-- READING TEXT follows --

9.      There has been concern for some time that s.8(1)(i) could unfairly
restrict access to information because officials could simply submit
documents to Cabinet and the Council of Ministers and then argue that it is
protected as a “cabinet document”. However, the proviso allowing access to
the material on the basis of which the decisions were taken was intended to
prevent this misuse of the provision, by ensuring that all information would
eventually be disclosed, once Cabinet or the Council of Ministers had made
their final decision. If the proposed amendment is approved however, then
all that will be accessible is the basic decision and the reasons in support
of it, while all supporting materials could still be withheld. This will
severely undermine the Act’s objectives of promoting transparency and
accountability.

Proposed new s.8(1)(k) – excluding access to the identity of officials

10.  The proposed new section 8(1)(k) attempts to withhold from disclosure
the identity of officials who have made “inspection, observations,
recommendation, or gave legal advice or opinion or referred to in any minute
relating to plans, schemes, programme of the public authority which relate
to development and social issues”. When read with the proposed amendments to
s.2(i), it would appear that this clause would operate so that where files
and file notings were still released, the identify of the officials who
wrote the notes would not be accessible. This is completely unjustifiable
and inappropriate in a bureaucracy which is committed to real accountability
to the public.

-- READING TEXT concluded --
-- INFORMATION SHOWN follows --

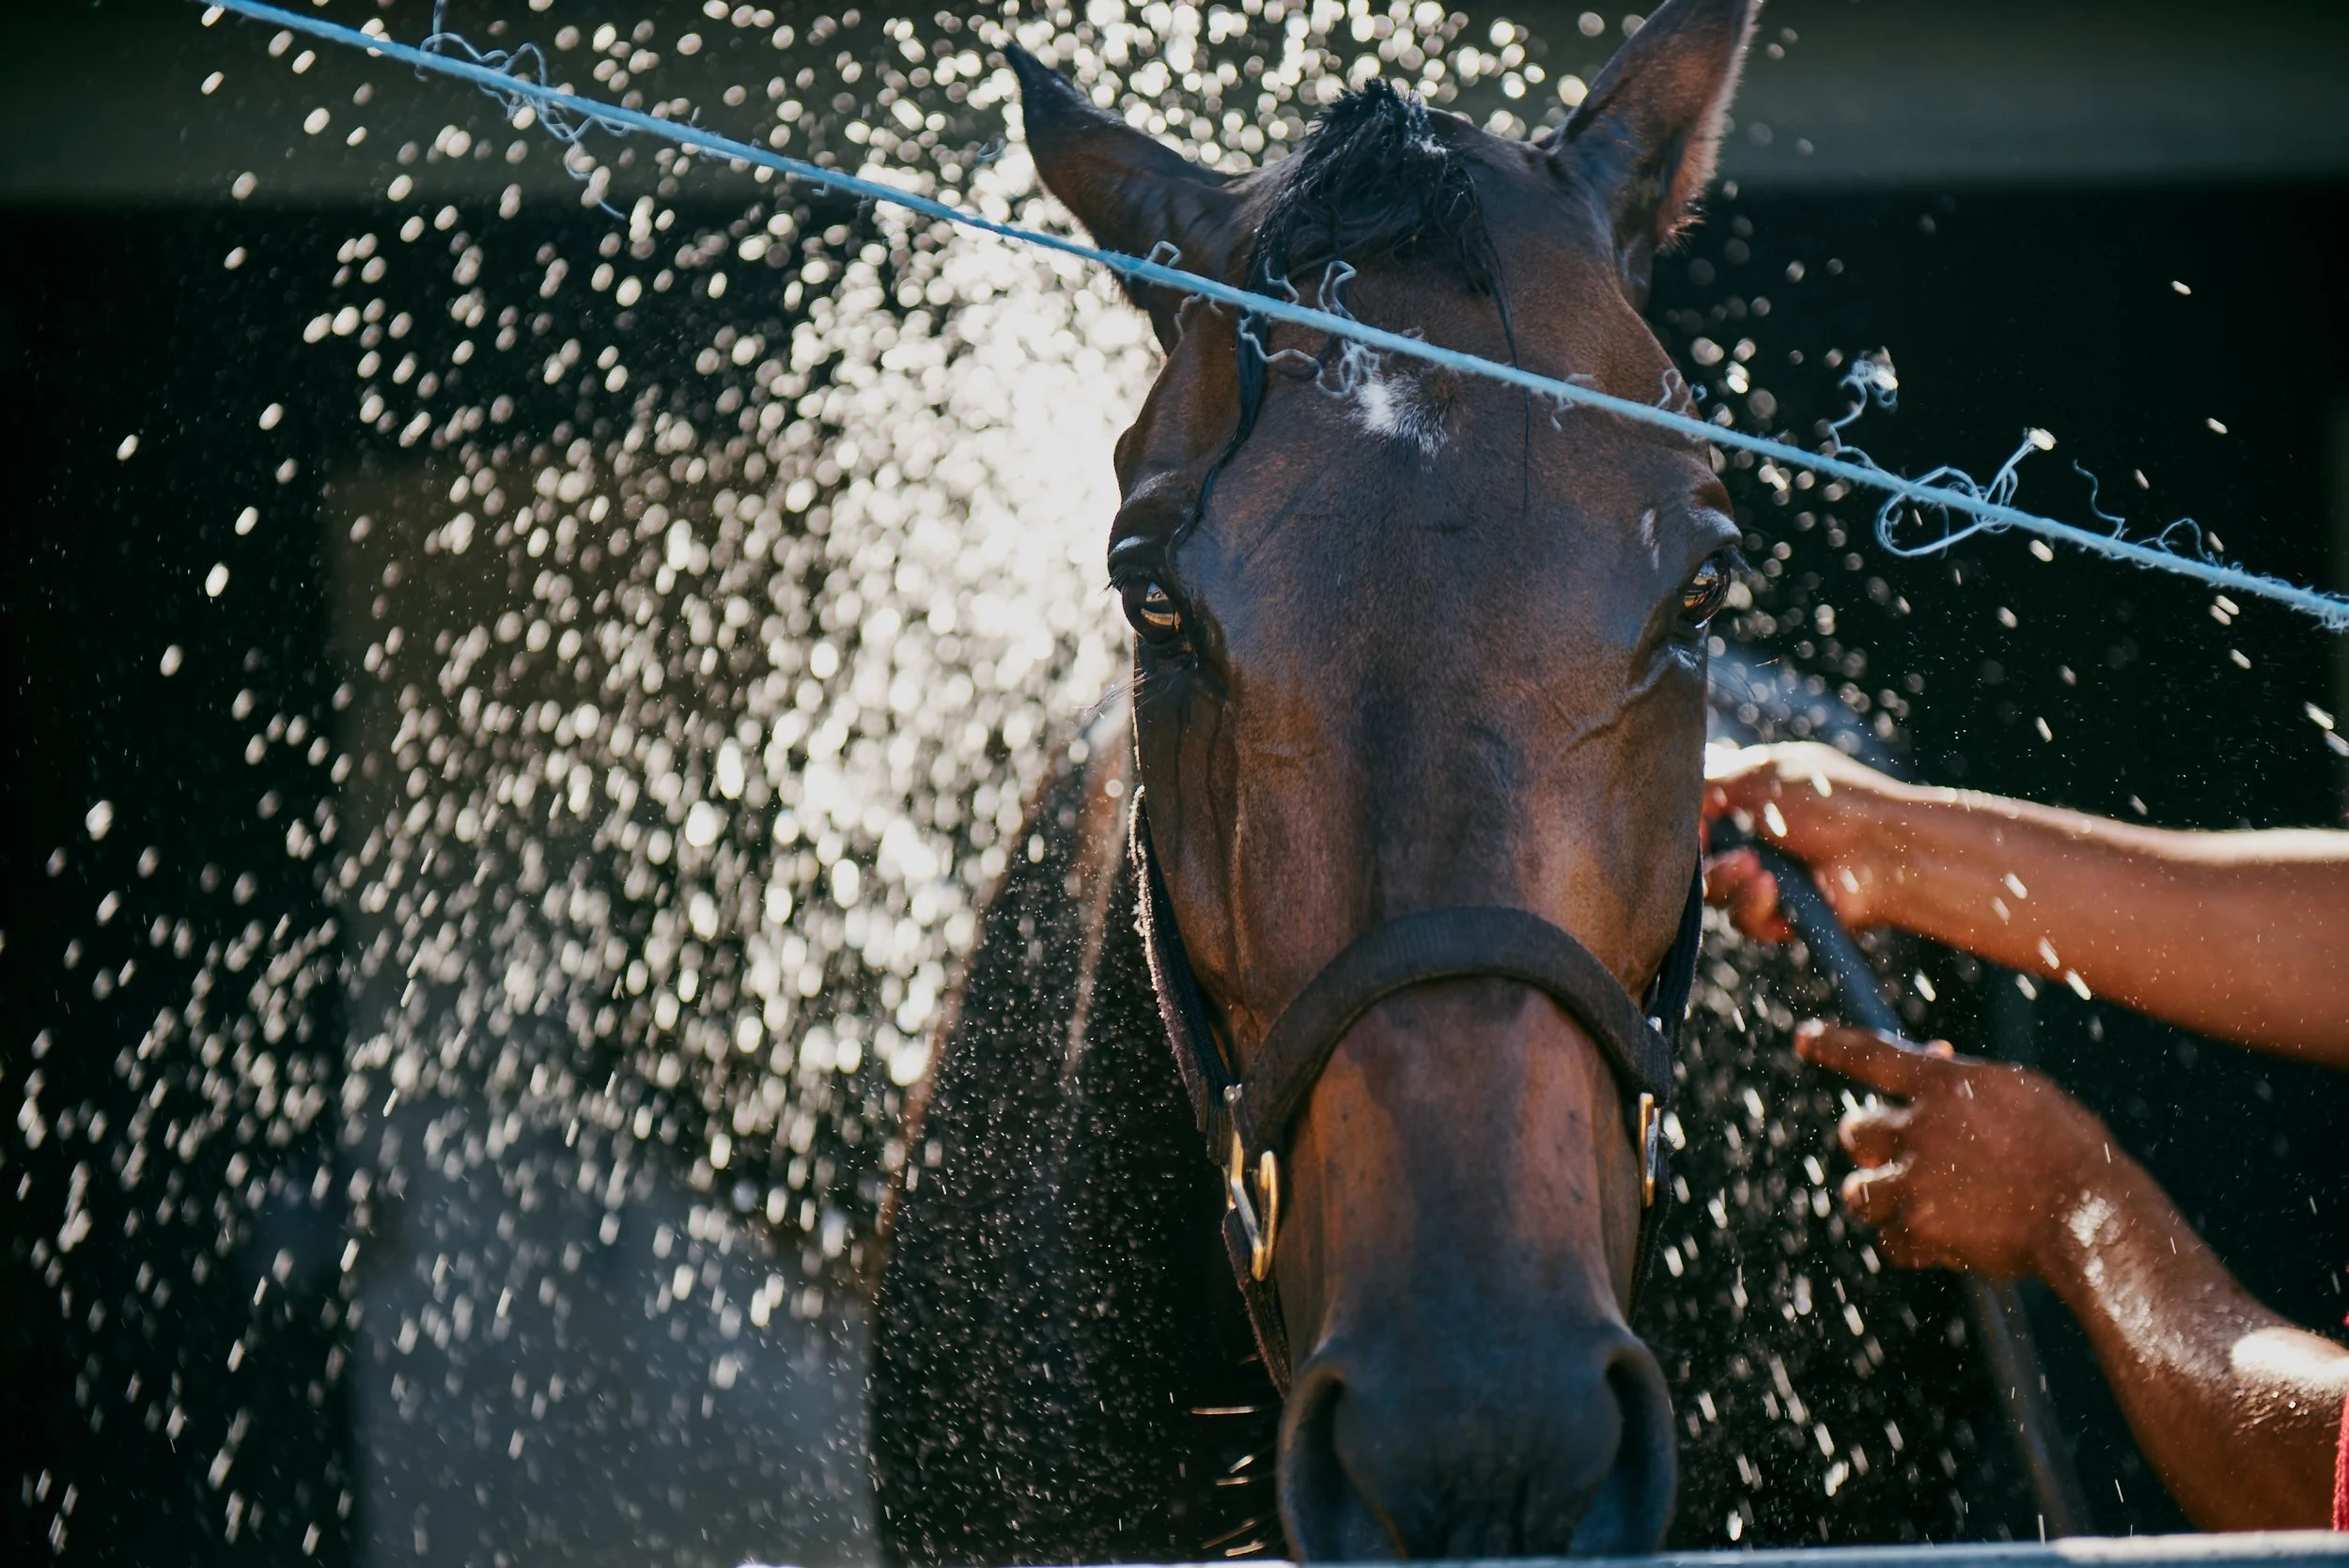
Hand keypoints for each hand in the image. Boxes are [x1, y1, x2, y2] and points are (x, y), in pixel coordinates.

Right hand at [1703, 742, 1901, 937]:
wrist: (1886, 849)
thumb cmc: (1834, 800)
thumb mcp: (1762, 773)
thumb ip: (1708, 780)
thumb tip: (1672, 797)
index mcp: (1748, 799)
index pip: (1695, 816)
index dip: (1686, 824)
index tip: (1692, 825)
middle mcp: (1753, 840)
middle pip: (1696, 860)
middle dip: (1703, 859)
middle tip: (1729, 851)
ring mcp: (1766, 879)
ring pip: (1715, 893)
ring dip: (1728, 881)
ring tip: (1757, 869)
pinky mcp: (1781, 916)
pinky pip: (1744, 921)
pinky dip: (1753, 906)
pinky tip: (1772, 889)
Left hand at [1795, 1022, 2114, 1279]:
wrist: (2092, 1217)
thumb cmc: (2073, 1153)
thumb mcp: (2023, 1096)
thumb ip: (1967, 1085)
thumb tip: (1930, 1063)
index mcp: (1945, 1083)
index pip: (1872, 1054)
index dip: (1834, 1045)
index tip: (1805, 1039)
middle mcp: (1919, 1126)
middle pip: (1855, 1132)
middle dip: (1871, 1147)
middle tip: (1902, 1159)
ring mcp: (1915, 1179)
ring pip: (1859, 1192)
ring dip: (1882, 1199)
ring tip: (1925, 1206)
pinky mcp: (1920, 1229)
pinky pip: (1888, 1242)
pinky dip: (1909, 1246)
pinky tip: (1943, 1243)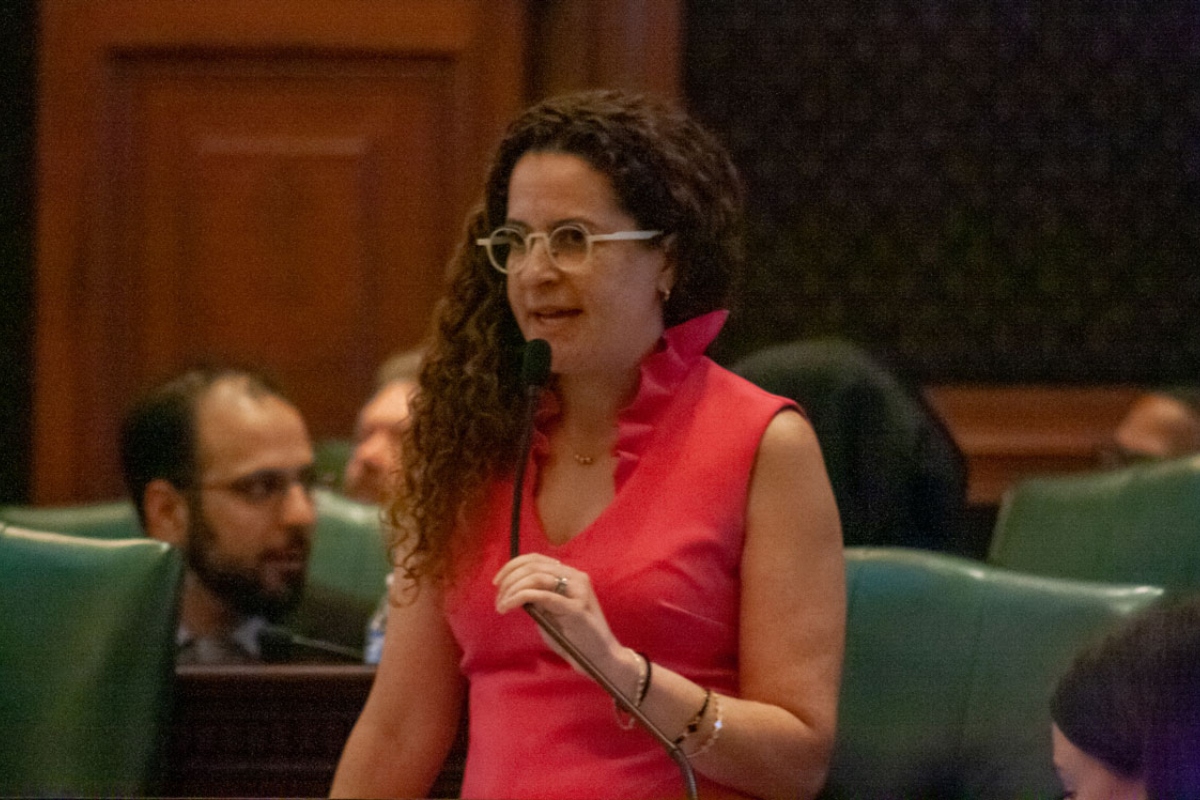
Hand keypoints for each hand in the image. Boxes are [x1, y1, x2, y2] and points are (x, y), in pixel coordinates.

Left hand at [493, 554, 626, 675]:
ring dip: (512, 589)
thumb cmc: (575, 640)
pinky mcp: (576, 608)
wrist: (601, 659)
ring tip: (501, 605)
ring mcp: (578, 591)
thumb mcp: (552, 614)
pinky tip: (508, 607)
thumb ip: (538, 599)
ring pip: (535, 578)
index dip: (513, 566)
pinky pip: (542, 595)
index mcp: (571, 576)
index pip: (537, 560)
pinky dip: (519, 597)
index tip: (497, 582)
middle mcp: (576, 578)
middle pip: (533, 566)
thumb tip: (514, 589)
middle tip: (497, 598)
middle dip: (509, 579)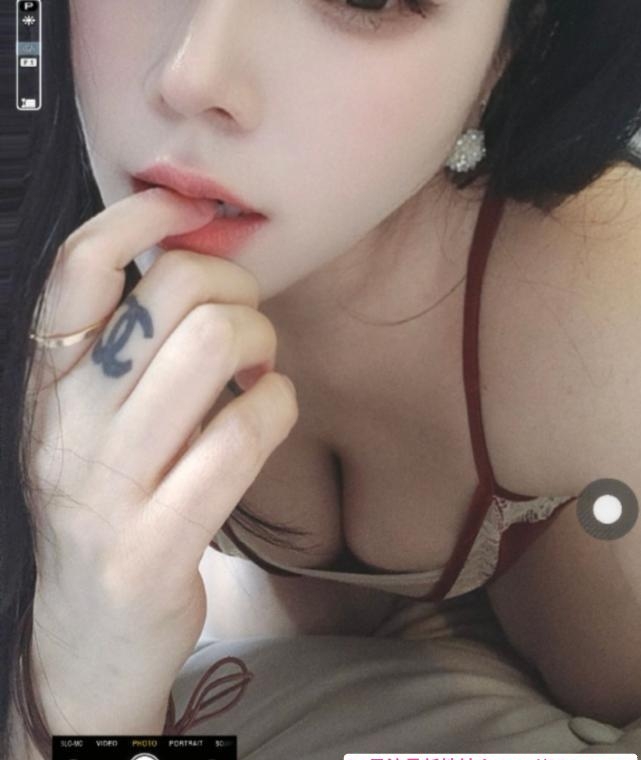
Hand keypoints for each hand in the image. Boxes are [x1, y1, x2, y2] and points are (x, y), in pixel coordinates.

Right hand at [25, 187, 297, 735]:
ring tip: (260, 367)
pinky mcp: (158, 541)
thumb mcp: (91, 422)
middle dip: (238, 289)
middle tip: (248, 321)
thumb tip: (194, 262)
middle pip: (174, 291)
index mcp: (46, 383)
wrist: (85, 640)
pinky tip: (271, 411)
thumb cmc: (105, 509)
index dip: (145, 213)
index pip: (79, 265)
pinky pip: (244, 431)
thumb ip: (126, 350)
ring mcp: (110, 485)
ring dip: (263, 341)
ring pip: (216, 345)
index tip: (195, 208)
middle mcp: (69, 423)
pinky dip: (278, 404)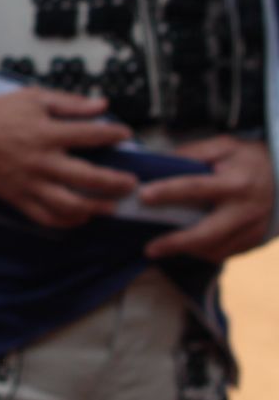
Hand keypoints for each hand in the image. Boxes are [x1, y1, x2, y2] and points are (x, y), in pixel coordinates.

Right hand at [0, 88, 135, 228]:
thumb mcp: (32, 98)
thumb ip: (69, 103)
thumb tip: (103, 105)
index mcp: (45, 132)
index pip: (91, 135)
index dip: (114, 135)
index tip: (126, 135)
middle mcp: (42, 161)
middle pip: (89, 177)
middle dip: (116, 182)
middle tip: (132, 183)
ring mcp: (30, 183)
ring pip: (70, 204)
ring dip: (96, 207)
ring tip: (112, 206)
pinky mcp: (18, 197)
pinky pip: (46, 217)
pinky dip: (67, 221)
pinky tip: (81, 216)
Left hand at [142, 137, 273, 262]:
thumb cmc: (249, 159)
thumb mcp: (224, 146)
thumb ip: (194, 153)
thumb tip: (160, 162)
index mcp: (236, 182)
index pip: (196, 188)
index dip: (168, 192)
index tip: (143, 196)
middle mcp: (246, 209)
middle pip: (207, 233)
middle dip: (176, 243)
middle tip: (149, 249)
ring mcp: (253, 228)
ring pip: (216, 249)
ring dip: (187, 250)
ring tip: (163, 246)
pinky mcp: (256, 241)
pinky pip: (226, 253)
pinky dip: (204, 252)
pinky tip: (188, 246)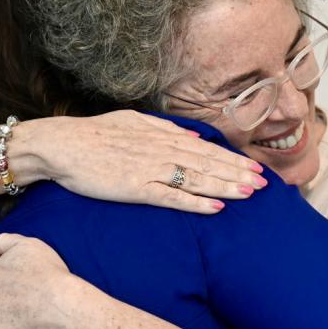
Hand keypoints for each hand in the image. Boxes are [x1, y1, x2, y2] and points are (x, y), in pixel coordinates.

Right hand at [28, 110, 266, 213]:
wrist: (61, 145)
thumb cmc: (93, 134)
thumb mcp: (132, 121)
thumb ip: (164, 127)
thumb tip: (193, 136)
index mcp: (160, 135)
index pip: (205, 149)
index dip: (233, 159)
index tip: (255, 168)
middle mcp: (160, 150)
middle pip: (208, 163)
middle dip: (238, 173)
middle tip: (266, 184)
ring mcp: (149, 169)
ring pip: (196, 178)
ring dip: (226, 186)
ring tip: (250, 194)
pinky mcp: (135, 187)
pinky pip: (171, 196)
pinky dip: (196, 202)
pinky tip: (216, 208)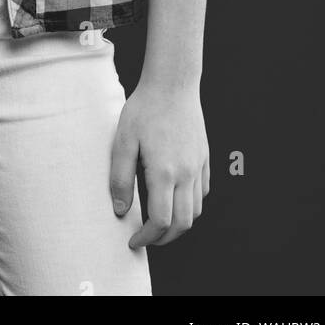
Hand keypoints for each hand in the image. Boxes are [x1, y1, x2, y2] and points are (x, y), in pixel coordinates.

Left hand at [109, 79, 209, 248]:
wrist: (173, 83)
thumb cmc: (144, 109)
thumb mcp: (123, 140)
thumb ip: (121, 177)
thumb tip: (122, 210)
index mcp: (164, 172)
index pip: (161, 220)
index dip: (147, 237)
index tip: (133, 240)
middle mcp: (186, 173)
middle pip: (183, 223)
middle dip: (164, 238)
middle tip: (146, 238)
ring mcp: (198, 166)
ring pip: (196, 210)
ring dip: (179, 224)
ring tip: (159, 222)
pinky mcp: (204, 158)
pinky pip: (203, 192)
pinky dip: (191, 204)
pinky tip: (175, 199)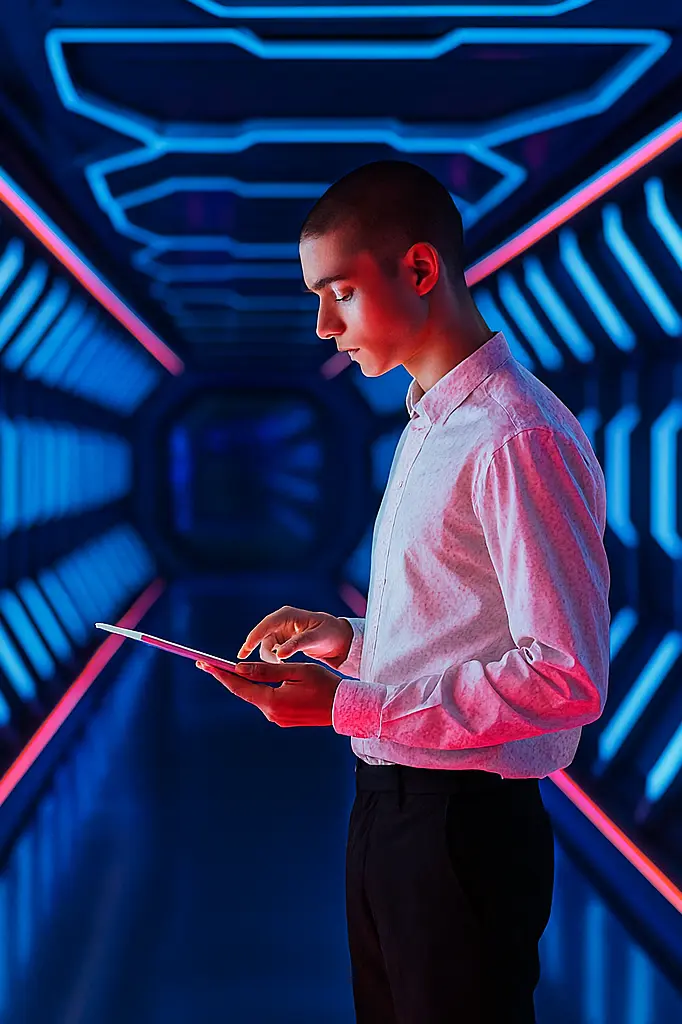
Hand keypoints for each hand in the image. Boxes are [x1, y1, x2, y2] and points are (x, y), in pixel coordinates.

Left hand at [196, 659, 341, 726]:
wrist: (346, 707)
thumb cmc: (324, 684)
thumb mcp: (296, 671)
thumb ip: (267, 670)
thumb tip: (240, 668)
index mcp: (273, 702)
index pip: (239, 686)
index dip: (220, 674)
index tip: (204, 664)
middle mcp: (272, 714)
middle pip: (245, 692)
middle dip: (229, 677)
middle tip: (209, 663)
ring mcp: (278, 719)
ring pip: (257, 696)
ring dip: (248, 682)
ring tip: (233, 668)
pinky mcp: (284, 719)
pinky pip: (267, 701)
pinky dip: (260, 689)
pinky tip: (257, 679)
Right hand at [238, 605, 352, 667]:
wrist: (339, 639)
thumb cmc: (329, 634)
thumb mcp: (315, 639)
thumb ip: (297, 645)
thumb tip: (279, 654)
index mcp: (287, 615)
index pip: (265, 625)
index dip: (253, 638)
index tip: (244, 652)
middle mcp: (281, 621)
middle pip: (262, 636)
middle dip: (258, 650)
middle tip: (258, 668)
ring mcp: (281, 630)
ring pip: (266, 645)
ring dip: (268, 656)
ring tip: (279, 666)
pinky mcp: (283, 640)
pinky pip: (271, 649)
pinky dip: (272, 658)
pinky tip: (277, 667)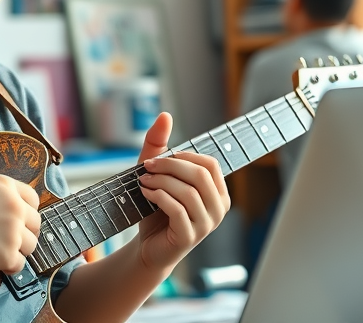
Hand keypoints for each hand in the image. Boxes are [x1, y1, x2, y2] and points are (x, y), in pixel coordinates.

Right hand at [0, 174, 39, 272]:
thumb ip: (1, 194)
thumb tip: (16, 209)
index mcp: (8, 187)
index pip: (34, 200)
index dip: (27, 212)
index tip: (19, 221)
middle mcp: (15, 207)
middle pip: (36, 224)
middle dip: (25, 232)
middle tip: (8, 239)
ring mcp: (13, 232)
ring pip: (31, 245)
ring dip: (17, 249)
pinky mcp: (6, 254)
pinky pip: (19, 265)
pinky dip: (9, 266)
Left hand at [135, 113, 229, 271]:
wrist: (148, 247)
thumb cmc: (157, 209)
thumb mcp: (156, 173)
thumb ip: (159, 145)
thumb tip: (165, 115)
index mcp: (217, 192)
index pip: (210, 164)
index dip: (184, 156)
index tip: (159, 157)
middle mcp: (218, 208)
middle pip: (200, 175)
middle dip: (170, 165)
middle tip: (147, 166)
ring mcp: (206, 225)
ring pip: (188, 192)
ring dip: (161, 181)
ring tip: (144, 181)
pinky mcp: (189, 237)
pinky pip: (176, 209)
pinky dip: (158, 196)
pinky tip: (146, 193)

-- INFORMATION SHOWN concluded --

** REQUIRED TASKS **
1) Do these statements agree with the commentary on the proposed amendments? Answer yes or no for each and quote the words from the commentary that decide it.
(a) The proviso was meant to make sure that all information would eventually be disclosed after a final decision.
(b) Under the proposed amendment, the supporting materials would have to be released along with the decision.
(c) The proposed new section 8(1)(k) would keep the identity of certain officials from being disclosed.
2) In the commentary on the proposed amendments, rewrite the stretch from "10.  The proposed" through "to the public.", changing "officials" to "public servants" each time it appears.
3) Write what comes next in the commentary on the proposed amendments to the Act, starting after its final sentence.

** RESPONSES TO THE EXERCISE **
1)
(a) Yes: "by ensuring that all information would eventually be disclosed, once Cabinet or the Council of Ministers had made their final decision"
(b) No: "while all supporting materials could still be withheld"
(c) Yes: "The proposed new section 8(1)(k) attempts to withhold from disclosure the identity of officials"

2)
10.  The proposed new section 8(1)(k) attempts to withhold from disclosure
the identity of public servants who have made “inspection, observations,
recommendation, or gave legal advice or opinion or referred to in any minute
relating to plans, schemes, programme of the public authority which relate
to development and social issues”. When read with the proposed amendments to
s.2(i), it would appear that this clause would operate so that where files
and file notings were still released, the identify of the public servants who
wrote the notes would not be accessible. This is completely unjustifiable
and inappropriate in a bureaucracy which is committed to real accountability
to the public.

3)
11.  Public servants act in the public interest and are answerable not only
to their Minister, but to the legislature and to the public. In this
context, it is unclear on what basis it is considered appropriate that
public servants can administer large sums of money and make serious
decisions affecting the lives of millions of people, but can hide behind a
veil of secrecy which will protect them from being personally responsible
for their actions. This amendment will defeat the very primary objective of
the RTI Act spelt out in the preamble namely “ to fix accountability of
Governments and their instrumentalities to the governed” (please use the
exact words.) This amendment would effectively permit public authorities to
hide the identity of officials responsible for giving advice or opinion that
is not based in law or established norms and procedures. Such a veil of
secrecy would only increase impunity for erring officials and encourage more
wrongdoing. On the other hand providing the public with access to the
identity of officials who make file notings will curb such tendencies and
increase responsible decision-making.

Proposed new s.8(1)(l) – excluding access to examinations or assessments as
to the suitability of candidates for jobs

12.  The proposed new section 8(1)(l) appears to be attempting to promote
“objective and fairness” in examinations and selection processes. However,
it appears contradictory that the amendment suggests that more secrecy would
actually encourage fairness, when anecdotal evidence from throughout the
country suggests the opposite. Secrecy in examination and selection
processes allows bad decisions, favouritism and even nepotism to go
unchecked, because examiners and assessors are never required to publicly
justify their decisions. In states such as Karnataka, Kerala, Maharashtra it
is already routine government practice for tests and exams to be accessible
by the public.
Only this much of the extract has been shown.